AUTHORS: Spierer L, Bellmann-Thiran A, Maeder P, Murray MM, Clarke S

Brain, 132(7): 1953-66, July 2009


Sound localization relies on the analysis of interaural time and intensity differences, as well as attenuation patterns by the outer ear. We investigated the relative contributions of interaural time and intensity difference cues to sound localization by testing 60 healthy subjects: 25 with focal left and 25 with focal right hemispheric brain damage. Group and single-case behavioural analyses, as well as anatomo-clinical correlations, confirmed that deficits were more frequent and much more severe after right than left hemispheric lesions and for the processing of interaural time than intensity difference cues. For spatial processing based on interaural time difference cues, different error types were evident in the individual data.
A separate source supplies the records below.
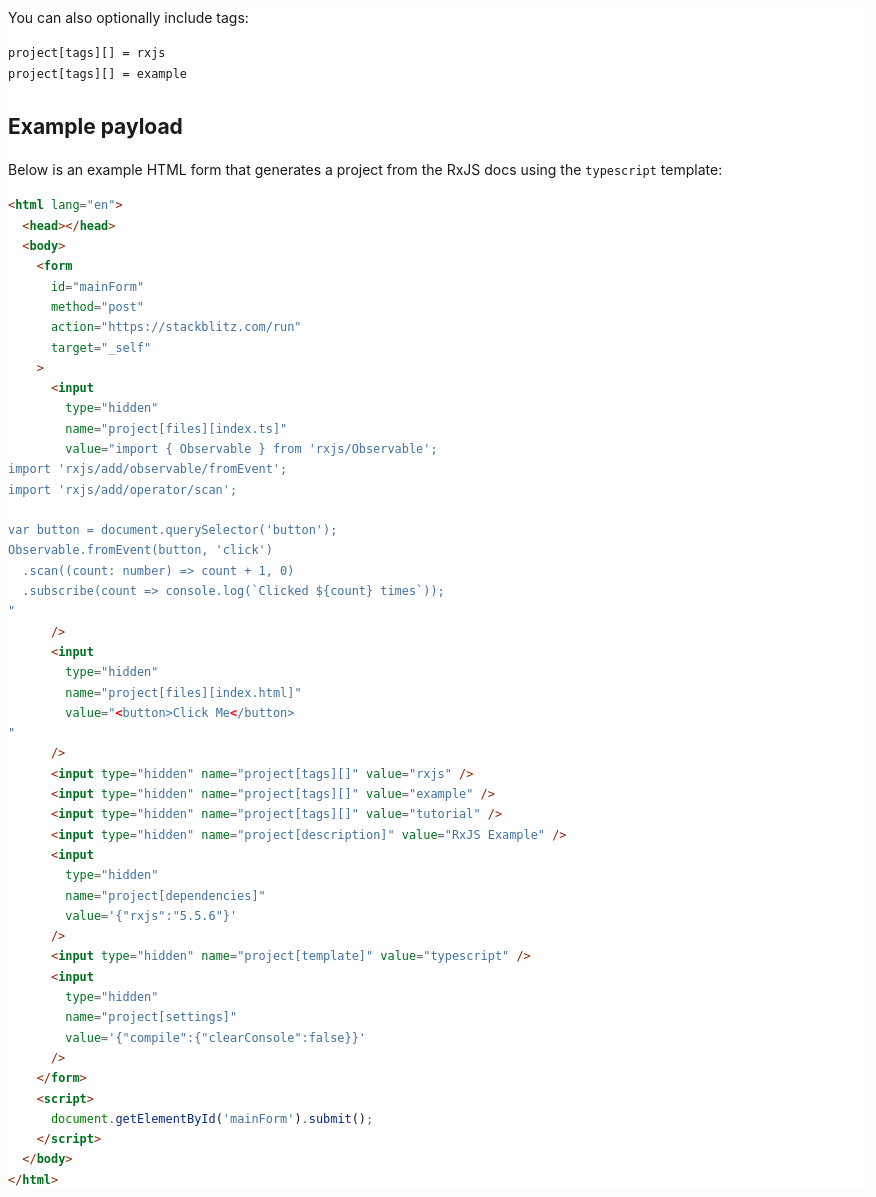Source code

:You can also optionally include tags:

```
project[tags][] = rxjs
project[tags][] = example
```

## Example payload

Below is an example HTML form that generates a project from the RxJS docs using the `typescript` template:

```html
<html lang="en">
  <head></head>
  <body>
    <form
      id="mainForm"
      method="post"
      action="https://stackblitz.com/run"
      target="_self"
    >
      <input
        type="hidden"
        name="project[files][index.ts]"
        value="import { Observable } from 'rxjs/Observable';
import 'rxjs/add/observable/fromEvent';
import 'rxjs/add/operator/scan';

var button = document.querySelector('button');
Observable.fromEvent(button, 'click')
  .scan((count: number) => count + 1, 0)
  .subscribe(count => console.log(`Clicked ${count} times`));
"
      />
      <input
        type="hidden"
        name="project[files][index.html]"
        value="<button>Click Me</button>
"
      />
      <input type="hidden" name="project[tags][]" value="rxjs" />
      <input type="hidden" name="project[tags][]" value="example" />
      <input type="hidden" name="project[tags][]" value="tutorial" />
      <input type="hidden" name="project[description]" value="RxJS Example" />
      <input
        type="hidden"
        name="project[dependencies]"
        value='{"rxjs":"5.5.6"}'
      />
      <input type="hidden" name="project[template]" value="typescript" />
      <input
        type="hidden"
        name="project[settings]"
        value='{"compile":{"clearConsole":false}}'
      />
    </form>
    <script>
      document.getElementById('mainForm').submit();
    </script>
  </body>
</html>
```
Deficits in discriminating between neighbouring positions occurred in both hemispaces after focal right hemispheric brain damage, but were restricted to the contralesional hemispace after focal left hemispheric brain damage. Alloacusis (perceptual shifts across the midline) occurred only after focal right hemispheric brain damage and was associated with minor or severe deficits in position discrimination. During spatial processing based on interaural intensity cues, deficits were less severe in the right hemispheric brain damage than left hemispheric brain damage group and no alloacusis occurred. These results, matched to anatomical data, suggest the existence of a binaural sound localization system predominantly based on interaural time difference cues and primarily supported by the right hemisphere. More generally, our data suggest that two distinct mechanisms contribute to: (i) the precise computation of spatial coordinates allowing spatial comparison within the contralateral hemispace for the left hemisphere and the whole space for the right hemisphere; and (ii) the building up of global auditory spatial representations in right temporo-parietal cortices.